Published on December 18th, 2008 | by Marika Collins
Greenpeace vs. Sea Shepherd: An Unfortunate Conflict
Greenpeace issued a lengthy statement on their website in an attempt to further distance themselves from Paul Watson and Sea Shepherd yesterday. With an aim at setting the record straight, Greenpeace made the statement out of frustration with what it claims are lies and falsehoods propagated by Watson, compounded by a general public misconception that Greenpeace and Sea Shepherd are associated with one another.
Greenpeace takes issue with what they describe as a fundamental difference in the anti-whaling tactics practiced by each organization.
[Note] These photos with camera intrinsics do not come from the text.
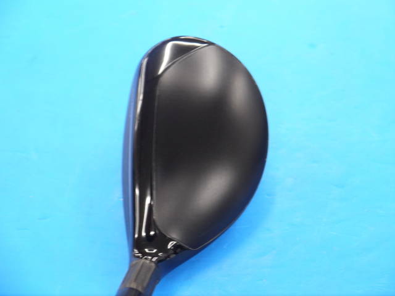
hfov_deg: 23.3
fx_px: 959
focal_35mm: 84
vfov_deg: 17.6
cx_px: 198
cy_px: 148
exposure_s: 1/60
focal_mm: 42
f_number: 5.6
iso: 800
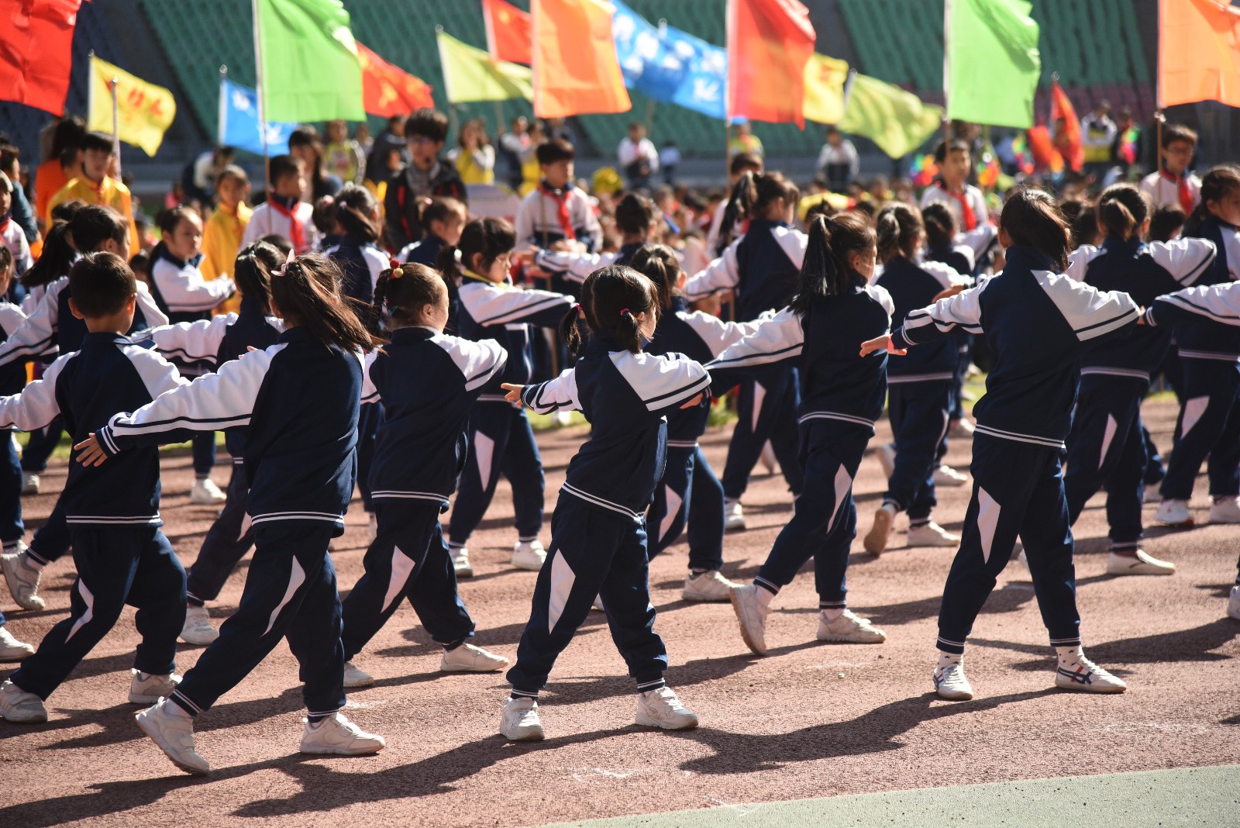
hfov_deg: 17.1
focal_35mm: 120
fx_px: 4135
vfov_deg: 11.4
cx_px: 620
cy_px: 414
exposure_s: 1/4000
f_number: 4
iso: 1000
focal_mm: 120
It is interesting to note how Greenpeace characterizes and differentiates their tactics versus that of Sea Shepherd, particularly their characterization of what constitutes violence.
For Greenpeace, violence constitutes doing something that might put a human being in jeopardy, something they say Sea Shepherd and Watson are guilty of.
However, in their attempt to illustrate how proactive they are in the fight to save whales, Greenpeace makes reference to how in the past, Japanese whalers run from their ship at high speed when faced with a potential confrontation.
Regardless of Greenpeace’s non-violent policies, would the Japanese ship run from them, or resort to bringing the coast guard, if there wasn’t a perceived threat of violence? The success of Greenpeace’s anti-whaling efforts is clearly connected to the willingness of Sea Shepherd to take tough action and thereby instilling fear of the protesters in the whalers’ minds.
And anyway, is there a huge difference between sabotaging a propeller or sinking an unmanned whaling vessel (Sea Shepherd tactics) and blocking a harpoon vessel from shooting a whale with your ship (a Greenpeace tactic)? All these tactics are designed to achieve the same result, namely to prevent or reduce the killing of whales, and none particularly put lives at risk. Can’t we all just get along?